Carnot stierf acht jaar later aan cholera, voordat zijn efficiëntieformule uitgroeide tot de theorie van de thermodynamica: een reeks universele wetten die de wisselwerking dicteren tussen temperatuur, warmte, arbeid, energie en entropie – een maat voor de onophoudelijke verspreiding van energie van meer- naar minder-energetische lichamen – in de loop van de negentiende eeuw. De principes van de thermodynamica zijn op alles van toepassing, niet alleen op stoommachines: de zon, zwarte gaten, levende wezens, en de hele kosmos. Albert Einstein voorspelde dat de theorie “nooit omvergeworpen zal worden” omdat zij zo fundamenteel en universeel is.

De thermodynamica daarentegen heeft sinds haar ontstaan een eigenaardige plaats ingenomen in de natuurwetenschappen.

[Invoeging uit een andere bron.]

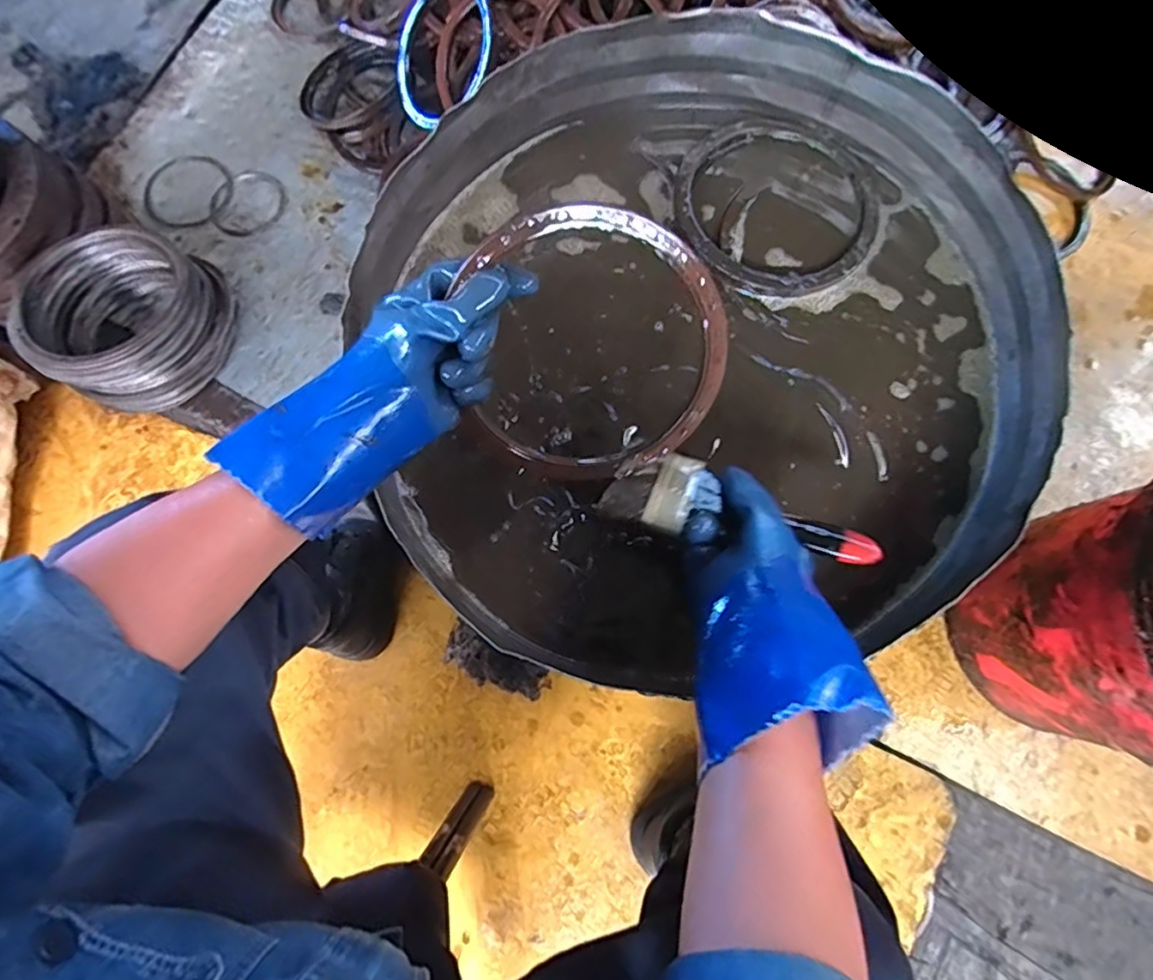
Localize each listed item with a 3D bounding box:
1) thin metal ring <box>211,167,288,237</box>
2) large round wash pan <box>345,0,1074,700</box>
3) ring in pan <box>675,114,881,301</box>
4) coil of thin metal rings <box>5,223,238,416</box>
[{"bbox_3d":[-0.521,-0.458,0.956,0.111,0.007,0.129,30,74,2],"label":"thin metal ring"},{"bbox_3d":[0.107,-0.139,0.529,0.561,0.125,0.550,-11,73,-4],"label":"large round wash pan"},{"bbox_3d":[0.195,-0.279,0.580,0.193,0.021,0.197,-1,77,3],"label":"ring in pan"},{"bbox_3d":[-0.605,-0.237,0.821,0.223,0.123,0.233,-1,77,3],"label":"coil of thin metal rings"}]

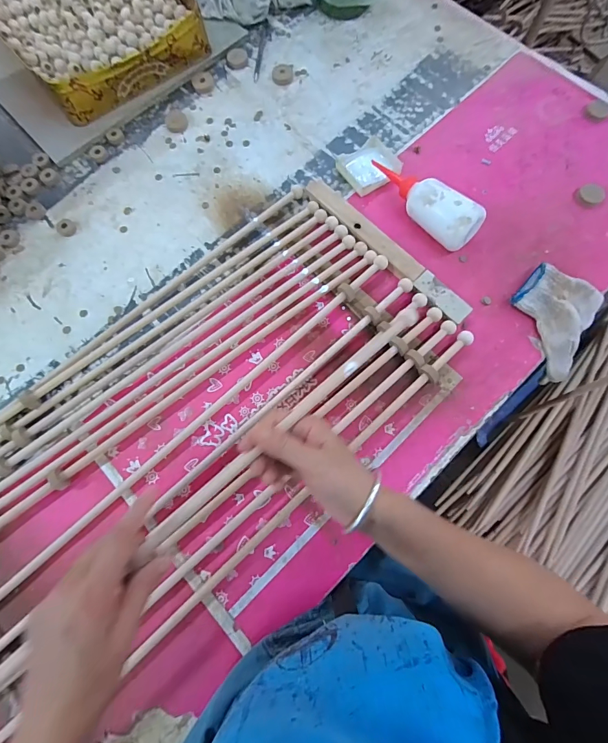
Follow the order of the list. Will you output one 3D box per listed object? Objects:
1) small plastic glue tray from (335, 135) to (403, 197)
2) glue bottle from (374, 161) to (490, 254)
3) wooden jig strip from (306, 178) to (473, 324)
[{"bbox_3d":[0.099,-0.311,0.553,0.080,0.017,0.079,-34,76,-8],"label":"small plastic glue tray"},{"bbox_3d":[0.159,-0.238,0.508,0.172,0.060,0.049,42,79,12],"label":"glue bottle"},{"bbox_3d":[0.110,-0.172,0.509,0.032,0.015,0.287,-42,77,-10],"label":"wooden jig strip"}]

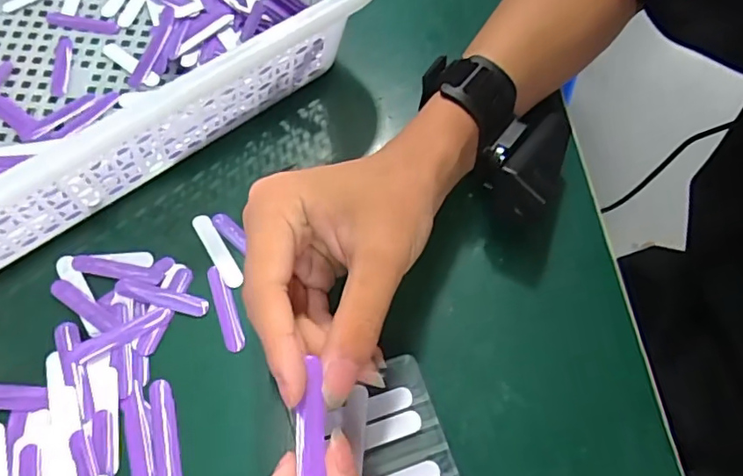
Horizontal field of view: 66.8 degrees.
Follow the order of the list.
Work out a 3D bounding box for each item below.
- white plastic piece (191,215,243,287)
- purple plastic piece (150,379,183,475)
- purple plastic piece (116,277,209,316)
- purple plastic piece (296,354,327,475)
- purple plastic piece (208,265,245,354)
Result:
[{"bbox_3d":[-0.088,0.006,0.319,0.010,0.004,0.050,-30,67,-15],"label":"white plastic piece"},{"bbox_3d":[-0.099,0.097,0.271,0.011,0.004,0.058,-14,64,-7],"label":"purple plastic piece"},{"bbox_3d":[-0.115,0.031,0.305,0.051,0.004,0.011,14,64,7],"label":"purple plastic piece"},{"bbox_3d":[-0.023,0.071,0.208,0.010,0.004,0.052,-2,58,-1],"label":"purple plastic piece"},{"bbox_3d":[-0.079,0.037,0.304,0.011,0.004,0.050,-19,65,-10],"label":"purple plastic piece"}]

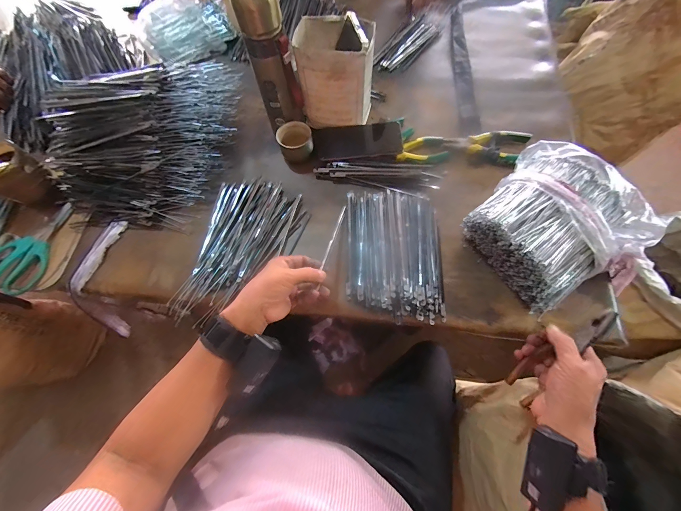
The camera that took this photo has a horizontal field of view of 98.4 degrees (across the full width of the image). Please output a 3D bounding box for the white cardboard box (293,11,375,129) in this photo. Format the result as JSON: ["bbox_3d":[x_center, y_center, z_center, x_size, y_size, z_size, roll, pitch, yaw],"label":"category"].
[{"bbox_3d":[-0.008,-0.312,0.522,0.124,0.153,0.101,-4,68,1],"label":"white cardboard box"}]

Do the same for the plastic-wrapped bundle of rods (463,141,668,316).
[{"bbox_3d":[0.315,-0.044,0.437,0.202,0.090,0.222,-34,71,-11],"label":"plastic-wrapped bundle of rods"}]

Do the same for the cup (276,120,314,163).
[{"bbox_3d":[-0.082,-0.205,0.544,0.057,0.063,0.056,-1,68,2],"label":"cup"}]

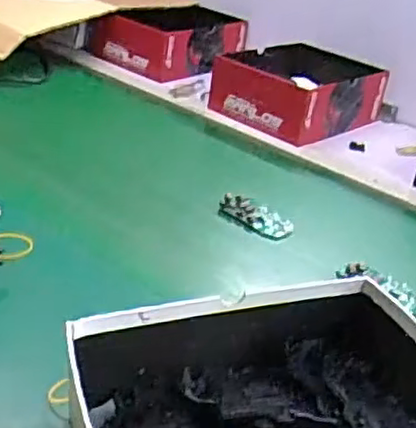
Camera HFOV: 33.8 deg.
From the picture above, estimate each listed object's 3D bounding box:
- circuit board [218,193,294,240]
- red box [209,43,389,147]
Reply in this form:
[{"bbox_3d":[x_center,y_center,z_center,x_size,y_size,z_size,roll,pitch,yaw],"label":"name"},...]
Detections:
[{"bbox_3d":[0.057,0.002,0.806,0.090,0.014,0.042,26,33,31],"label":"circuit board"},{"bbox_3d":[0.141,-0.212,1.111,0.202,0.098,0.228,30,37,34],"label":"red box"}]

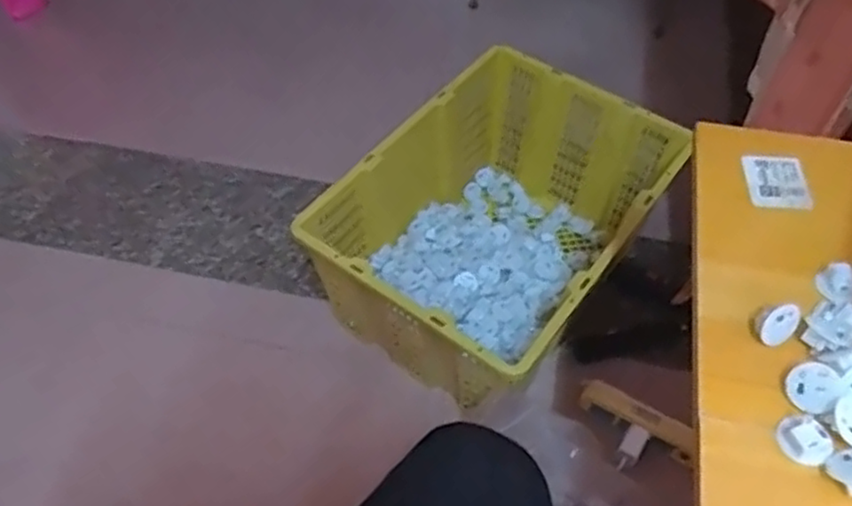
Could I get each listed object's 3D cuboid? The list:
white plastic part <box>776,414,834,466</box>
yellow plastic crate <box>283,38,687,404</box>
[{"bbox_3d":[0.245,0.121,0.455,0.030,0.015,0.027,18,56,14],"label":"white plastic part"},{"bbox_3d":[0.115,-0.028,1.060,0.347,0.275,0.499,31,60,22],"label":"yellow plastic crate"}]

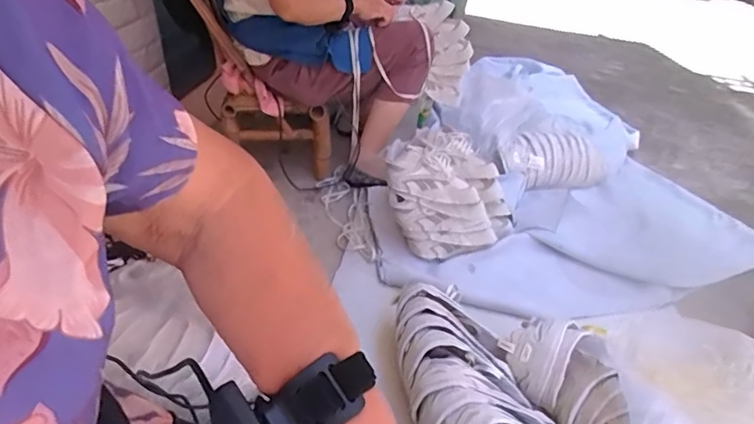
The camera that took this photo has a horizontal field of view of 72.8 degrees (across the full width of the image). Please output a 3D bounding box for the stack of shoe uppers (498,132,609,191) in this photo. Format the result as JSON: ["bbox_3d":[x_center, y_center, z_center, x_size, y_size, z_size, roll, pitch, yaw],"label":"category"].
[{"bbox_3d":[0.500,-0.136,1.508,0.300,0.140,0.143,-5,36,-10],"label":"stack of shoe uppers"}]

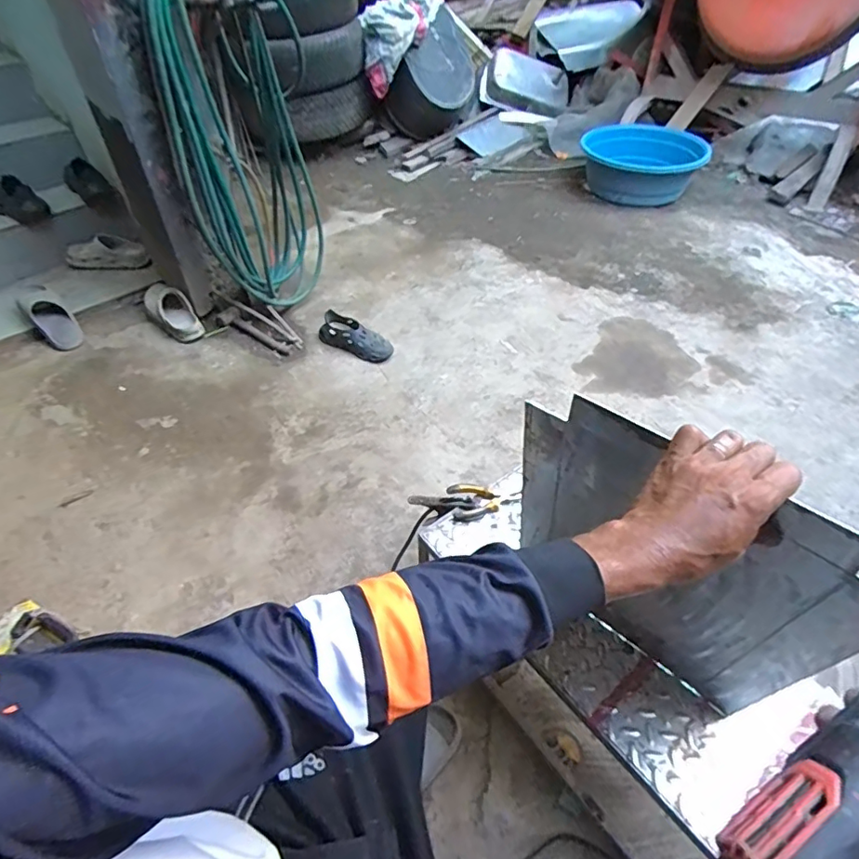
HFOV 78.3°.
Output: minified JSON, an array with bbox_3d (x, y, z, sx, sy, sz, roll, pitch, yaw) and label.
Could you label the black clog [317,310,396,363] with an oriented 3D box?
[{"bbox_3d":[-0.257,-0.313,1.807,0.278,0.075,0.108,21,49,20],"label":"black clog"}]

De natuurkundige Ldia del Rio en co-auteurs zeiden vorig jaar in Journal of Physics A: “Als natuurkundige theorieën personen waren, zou thermodynamica de dorpsheks zijn.” “De andere theorieën vinden haar vreemd, dat ze op een bepaalde manier anders is dan de anderen, maar iedereen zoekt haar leiding, en niemand durft haar uit te dagen.”

In tegenstelling tot het Standaardmodel van deeltjesfysica, dat probeert te verklaren wat bestaat, geven de regels van de thermodynamica slechts aan wat wel en wat niet kan. Een van de meest verbijsterende aspecten van het idee is echter dat deze regels subjectief lijken te zijn. Bij nader inzien zou een gas dat uit deeltjes bestaat die samen dezelfde temperatuur lijken te hebben – en dus geen arbeid kunnen verrichten – in feite microscopische temperatuurverschillen kunnen vertonen die kunnen worden benut. “Het idee van energieverspreiding hangt af van het niveau van onze kennis,” schreef de 19e-eeuwse natuurkundige James Clerk Maxwell.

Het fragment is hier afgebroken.